Task item
Go through the data and copy each line where the word "bounding" shows up.

Entries taken from a collection:
########################################

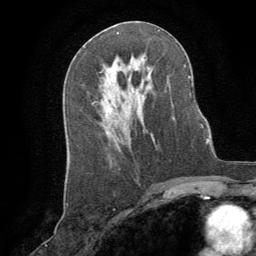
Breast MRI (dynamic contrast-enhanced), one axial slice; position 44 of 64 along the scan axis; cropped to one breast; dynamic contrast-enhanced series, time point 2 of 8 at this slice position (early post-contrast); 1.5 T; TE 3 ms, TR 6.2 ms; 2.5 mm slice thickness; 256 × 256 image matrix. Female patient.
Outlined on this slice (semi-automatically segmented with operator editing):
- enhancing-tissue mask used for the functional tumour volume (all voxels passing the contrast-enhancement thresholds inside the analysis volume; usually the tumour): bounding box <108,108,115,131> (left, top, right, bottom; pixels)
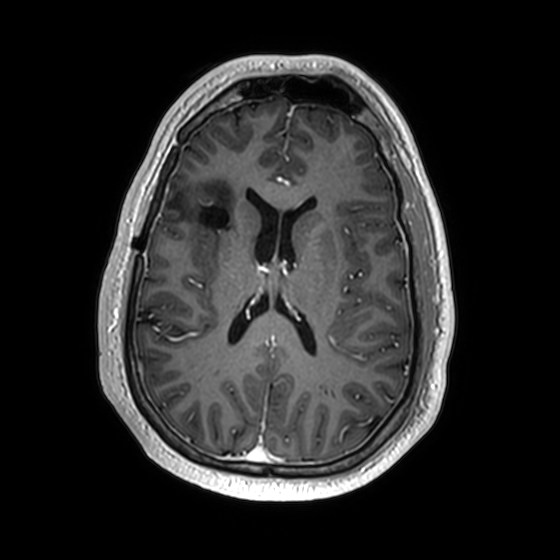
Brain MRI from a brain-tumour surgery series, one axial slice; position 76 of 174 along the scan axis; T1-weighted post-contrast; 560 × 560 image matrix. From the clinical record (not read from this slice): histopathology: Astrocytoma; WHO grade: 2; IDH mutation: yes; tumour location: Right Insular.
Structures marked on this image (outlined manually by an expert reader):
- previous resection cavity: bounding box [x1, y1, x2, y2] px = [200, 206, 229, 230]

########################################

Response to this exercise
- enhancing-tissue mask used for the functional tumour volume (all voxels passing the contrast-enhancement thresholds inside the analysis volume; usually the tumour): bounding box <108,108,115,131> (left, top, right, bottom; pixels)
- previous resection cavity: bounding box [x1, y1, x2, y2] px = [200, 206, 229, 230]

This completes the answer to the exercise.